* MATERIALS PROVIDED

■ ■ ■ ■ ■ ■ ■

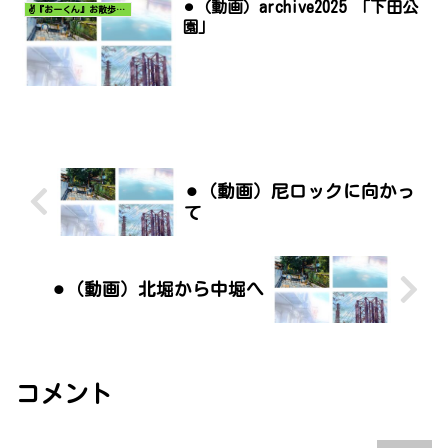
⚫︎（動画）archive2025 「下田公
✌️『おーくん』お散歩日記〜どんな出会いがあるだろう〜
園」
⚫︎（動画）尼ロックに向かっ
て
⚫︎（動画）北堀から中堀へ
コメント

■ ■ ■ ■ ■ ■ ■

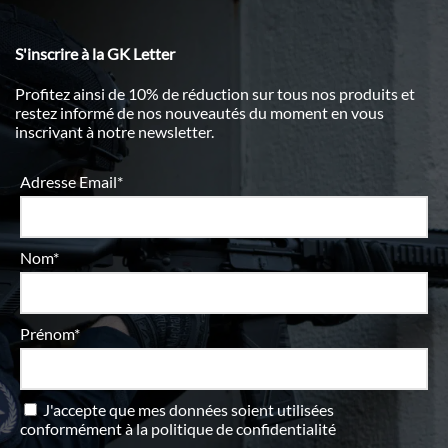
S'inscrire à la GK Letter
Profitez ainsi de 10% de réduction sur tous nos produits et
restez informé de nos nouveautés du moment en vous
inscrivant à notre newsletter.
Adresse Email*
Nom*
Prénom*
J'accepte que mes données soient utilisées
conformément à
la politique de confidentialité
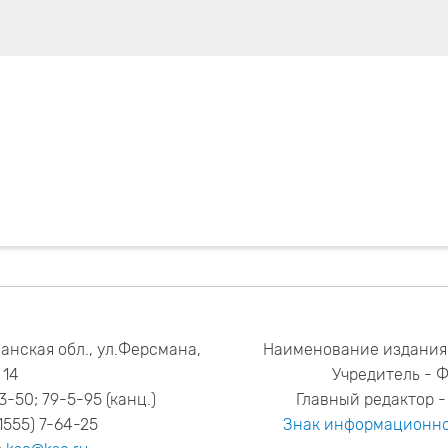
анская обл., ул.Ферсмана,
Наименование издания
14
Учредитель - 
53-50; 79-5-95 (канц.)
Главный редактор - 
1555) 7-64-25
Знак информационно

■ ■ ■ ■ ■ ■ ■

* ACTION ITEM
From the records above, quote word for word only the lines beginning at the line that has "J'accepte que mes données soient utilisées" and stopping after the line that has "Знак информационно". Omit the pictures.

* EXPECTED ANSWER
J'accepte que mes données soient utilisées
conformément à
la politique de confidentialité
анская обл., ул.Ферсмана,
Наименование издания
14
Учредитель - 
53-50; 79-5-95 (канц.)
Главный редактор - 
1555) 7-64-25
Знак информационно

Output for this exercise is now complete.